KUTIPAN SUMBER →
##############################

Selasa, 03 Februari 2009

refleksi kasmamta oleh Insan Al Birru





on KASMAMTA Keluarga Alumni SMA MTA SurakartaSat,

01 Sep 2007 10:13:47 GMT



Sudah sekian tahun aku lulus dari SMA MTA Surakarta, sebuah sekolah yang telah banyak mendidikku menjadi seperti ini, seperti ini paling tidak sebuah kemajuan yang menurutku cukup siginifikan, walaupun memang sebuah kesignifikanan itu adalah sebuah pekara relatif yang semua orang bisa punya ukuran yang berbeda-beda dalam memberikan arti kemajuan itu sendiri.

##############################

DATA YANG DIBERIKAN →

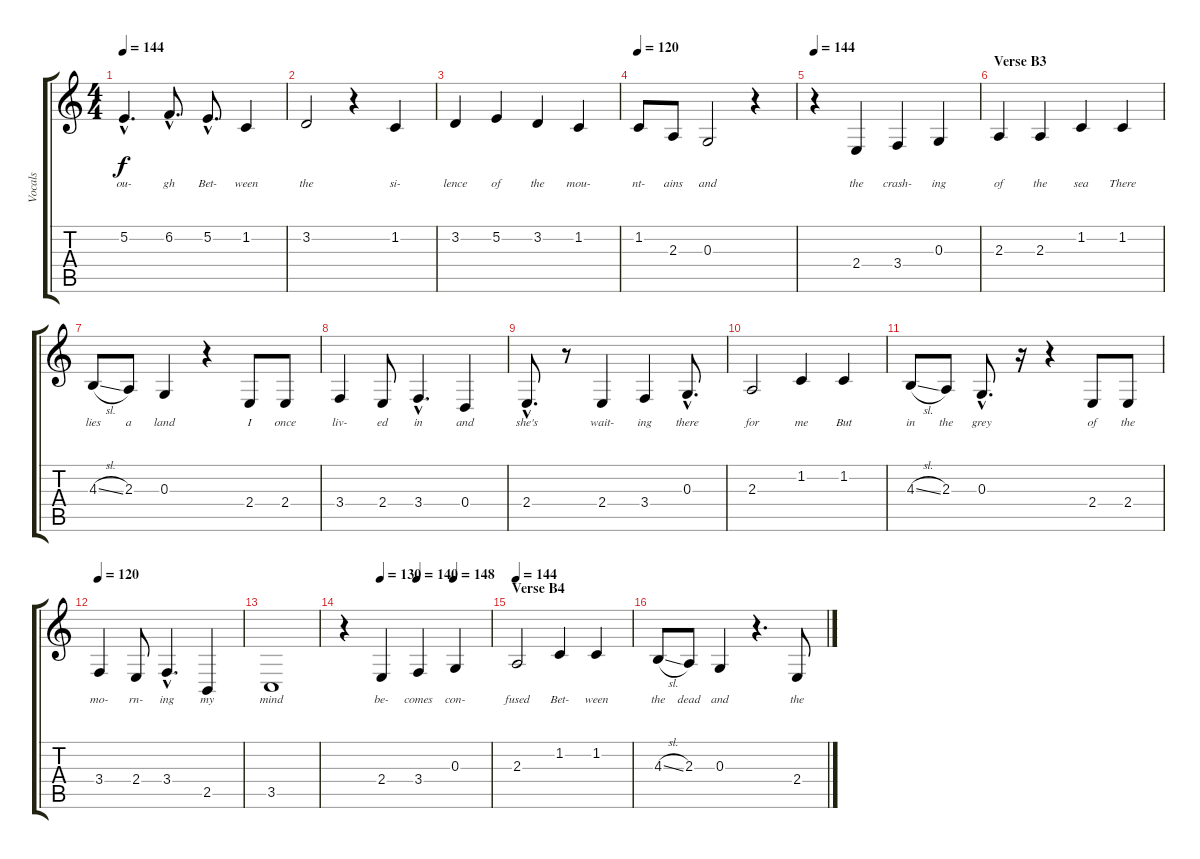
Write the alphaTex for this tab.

##############################

TUGAS 1 → Ringkaslah kutipan sumber berisi refleksi alumni SMA MTA Surakarta dalam satu kalimat.
TUGAS 2 → Teruskan refleksi alumni SMA MTA Surakarta itu dengan bagian berikutnya, dimulai setelah kalimat terakhirnya.

JAWABAN TERTULIS 1 → Penulis sudah bertahun-tahun lulus dari SMA MTA Surakarta dan merasa sekolah itu banyak mendidiknya hingga mencapai kemajuan yang cukup signifikan, meskipun ukuran kemajuan itu relatif dan bisa berbeda bagi tiap orang.

JAWABAN TERTULIS 2 →
Beberapa pengetahuan, mulai dari cara hidup mandiri, cara tetap survive di dalam pergolakan ruang dan waktu, berkenalan dan bergaul dengan banyak orang dan juga banyak background sosial. Maaf bukan maksudku mendiskreditkan rekan yang tidak alumni namun pengalaman ini merupakan pengalaman ku ketika hidup berasrama di SMA MTA, yang saya anggap banyak mengajarkan arti pertemanan dan kesabaran.
Tak terasa sudah sekian tahun - maaf saya tidak mau menyebutkan berapa tahun saya sudah lulus - saya lulus dari SMA MTA, dan mulai menjajaki kehidupan yang sebenarnya yakni tidak di asrama tentunya.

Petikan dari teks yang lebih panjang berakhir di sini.